Song by Gino Paoli and Ornella Vanoni
- Written: 1961
- Genre: Pop
- Length: 2:51
- Songwriter: Gino Paoli

= Senza fine =

"Senza fine" (which translates in English to "Without End") is a song written by Italian singer-songwriter Gino Paoli, inspired by collaboration partner Ornella Vanoni. Vanoni was the first person to record the song which was released as a single in September 1961. The song version sung by Paoli went on to chart at No. 7 on the Italian Top 50.

==Background==
Memory Records, to whom Vanoni was linked contractually, wanted to rebrand the singer with a new sexy image, detaching her from her previous one.

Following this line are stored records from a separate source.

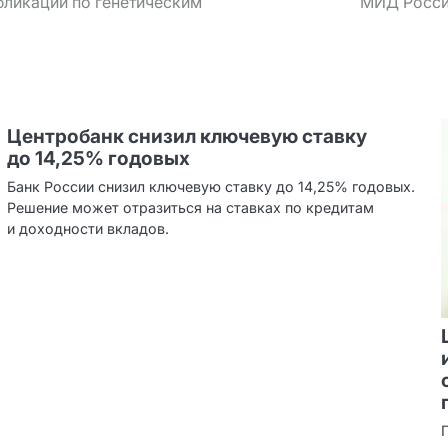
ликации по генетическим
МИД Росси
Центробанк снизил ключевую ставку
до 14,25% годовых
Банк России снизил ключевую ставку до 14,25% годовых.
Решение может отразиться на ставках по кредитам
и доходности вкладов.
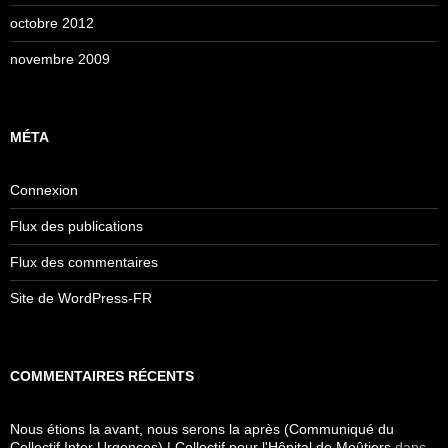
octobre 2012
novembre 2009
MÉTA
Connexion
Flux des publications
Flux des commentaires
Site de WordPress-FR
COMMENTAIRES RÉCENTS
Nous étions la avant, nous serons la après (Communiqué du
Collectif Inter Urgences) | Collectif pour l'Hôpital de Moûtiers
dans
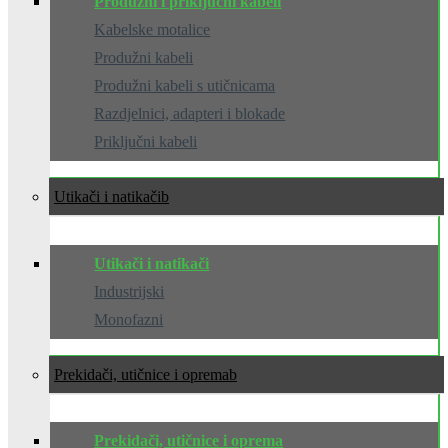
Produžni i priključni kabeli
Kabelske motalice
Produžni kabeli
Produžni kabeli s utičnicama
Razdjelnici, adapteri i blokade
Priključni kabeli
Utikači i natikači
Utikači i natikači
Industrijski
Monofazni
Prekidači, utičnice i oprema
Prekidači, utičnice i oprema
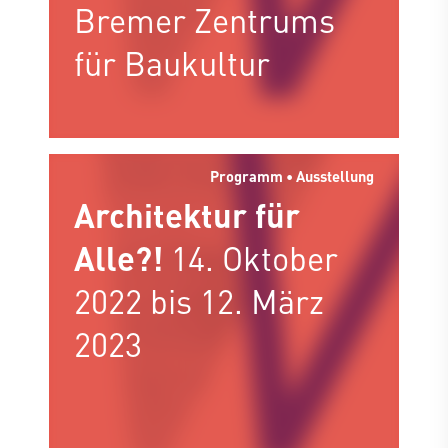
Bremer Zentrums
für Baukultur
Programm • Ausstellung
Architektur für
Alle?!
14. Oktober
2022 bis 12. März
2023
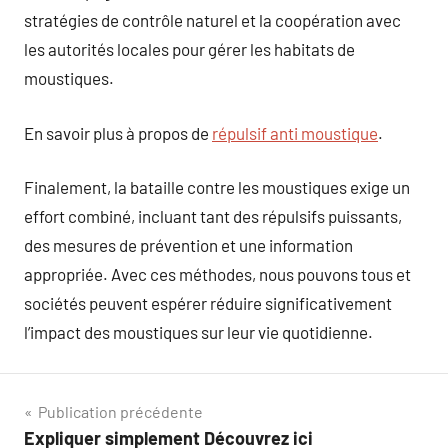
stratégies de contrôle naturel et la coopération avec
les autorités locales pour gérer les habitats de
moustiques.
En savoir plus à propos de
répulsif anti moustique
.
Finalement, la bataille contre les moustiques exige un
effort combiné, incluant tant des répulsifs puissants,
des mesures de prévention et une information
appropriée. Avec ces méthodes, nous pouvons tous et
sociétés peuvent espérer réduire significativement
l’impact des moustiques sur leur vie quotidienne.
Navigation
Publication précédente
Expliquer simplement Découvrez ici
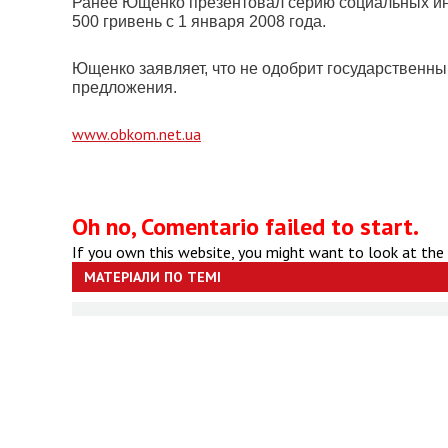
Ранее Ющенко презентовал серию социальных ин
500 гривень с 1 января 2008 года.
Ющенко заявляет, что не одобрит государственный
предложения.
www.obkom.net.ua
Oh no, Comentario failed to start.
If you own this website, you might want to look at the
МАТЕРІАЛИ ПО ТЕМІ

"Senza fine" is based on an initial round of E flat, introduced by an accordion and a string section. The song is based on a French- style waltz base. The song has the peculiarity of ending by fading, unlike most of the songs of that period.

The version of the song recorded by Gino Paoli on the album was originally only for voice and piano. However, after the success of the single recorded by Ornella Vanoni, which was built on a more elaborate arrangement, Memory Records decided that Gino Paoli's version would also have the same arrangement. In order to adapt the arrangement created for Vanoni to the voice of Paoli it was decided to speed up the magnetic tapes, and this is the version on the B side of the 45 rpm.

==Critical reception==
The original version of "Senza fine" by Ornella Vanoni, managed to climb the ranking of the best-selling singles in Italy, reaching the tenth position. Following the success of Vanoni's single, the single by Gino Paoli entered the charts on 23 September 1961 at the seventh position, rising to the fifth position the following week, and in total the single remained among the top ten for four weeks. At the end of the year, Gino Paoli's version turned out to be the eighty-fifth best-selling record, while Vanoni's was the fifty-sixth.

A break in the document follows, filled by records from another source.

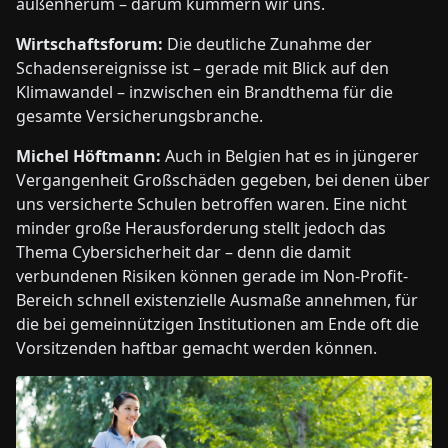
außenherum – darum kümmern wir uns.
Wirtschaftsforum:
Die deutliche Zunahme der
Schadensereignisse ist – gerade mit Blick auf den
Klimawandel – inzwischen ein Brandthema für die
gesamte Versicherungsbranche.
Michel Höftmann:
Auch in Belgien hat es in jüngerer
Vergangenheit Großschäden gegeben, bei denen über
uns versicherte Schulen betroffen waren. Eine nicht
minder große Herausforderung stellt jedoch das
Thema Cybersicherheit dar – denn die damit
verbundenen Risiken können gerade im Non-Profit-
Bereich schnell existenzielle Ausmaße annehmen, für
die bei gemeinnützigen Institutionen am Ende oft die
Vorsitzenden haftbar gemacht werden können.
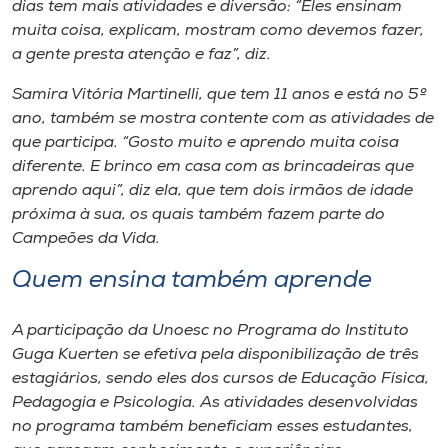
dias tem mais atividades e diversão: “Eles ensinam
muita coisa, explicam, mostram como devemos fazer,
a gente presta atenção e faz”, diz.
Samira Vitória Martinelli, que tem 11 anos e está no 5º
ano, também se mostra contente com as atividades de
que participa. “Gosto muito e aprendo muita coisa
diferente. E brinco em casa com as brincadeiras que
aprendo aqui”, diz ela, que tem dois irmãos de idade
próxima à sua, os quais também fazem parte do
Campeões da Vida.
Quem ensina também aprende
A participação da Unoesc no Programa do Instituto
Guga Kuerten se efetiva pela disponibilização de três
estagiários, sendo eles dos cursos de Educação Física,
Pedagogia e Psicologia. As atividades desenvolvidas
no programa também beneficiam esses estudantes,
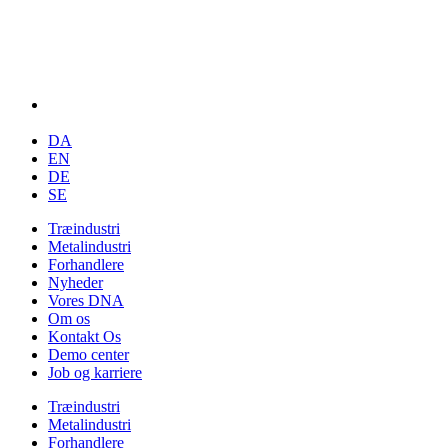
DA
EN
DE
SE
Træindustri
Metalindustri
Forhandlere
Nyheder
Vores DNA
Om os
Kontakt Os
Demo center
Job og karriere
Træindustri
Metalindustri
Forhandlere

==Covers and appearances==
"Senza fine" has been the subject of numerous covers over the years, among which are those of Miranda Martino, Dean Martin, Peggy Lee, and Mike Patton. The song was incorporated into the 1965 motion picture The Flight of the Phoenix. Covers of that version were released in 1966 by Connie Francis, as "The Phoenix Love Theme," and by The Brass Ring, as "Love Theme From The Flight Of The Phoenix".

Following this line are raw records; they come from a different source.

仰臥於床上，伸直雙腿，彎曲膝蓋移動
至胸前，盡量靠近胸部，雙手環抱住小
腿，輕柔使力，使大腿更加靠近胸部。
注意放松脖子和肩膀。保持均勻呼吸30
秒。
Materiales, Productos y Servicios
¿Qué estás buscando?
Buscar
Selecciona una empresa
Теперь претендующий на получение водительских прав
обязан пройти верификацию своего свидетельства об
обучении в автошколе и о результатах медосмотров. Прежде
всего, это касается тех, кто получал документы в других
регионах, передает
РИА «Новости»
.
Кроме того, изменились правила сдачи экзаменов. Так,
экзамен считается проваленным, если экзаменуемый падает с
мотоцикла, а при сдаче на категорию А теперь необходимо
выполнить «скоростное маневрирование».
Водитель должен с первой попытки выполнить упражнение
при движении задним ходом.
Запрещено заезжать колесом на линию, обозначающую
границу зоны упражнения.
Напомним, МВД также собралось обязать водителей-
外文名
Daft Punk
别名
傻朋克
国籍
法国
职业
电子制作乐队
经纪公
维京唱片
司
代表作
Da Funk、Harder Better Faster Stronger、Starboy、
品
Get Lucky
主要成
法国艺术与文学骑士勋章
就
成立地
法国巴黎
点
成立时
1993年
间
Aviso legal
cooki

"Senza fine" is performed in the 1972 Billy Wilder film Avanti!, the 2003 Isabel Coixet film My Life Without Me and the 2004 François Ozon film 5x2, and also appears in the 2002 horror film Ghost Ship, sung by singer Monica Mancini, although in the film the song is sung by the character played by Francesca Rettondini.

Parts of the song are also used in the pilot for Rod Serling's Night Gallery television series, Episode 1, Segment 3, "The Escape Route", when the main character, Josef Strobe, looks at a painting of a fisherman and imagines himself in the painting.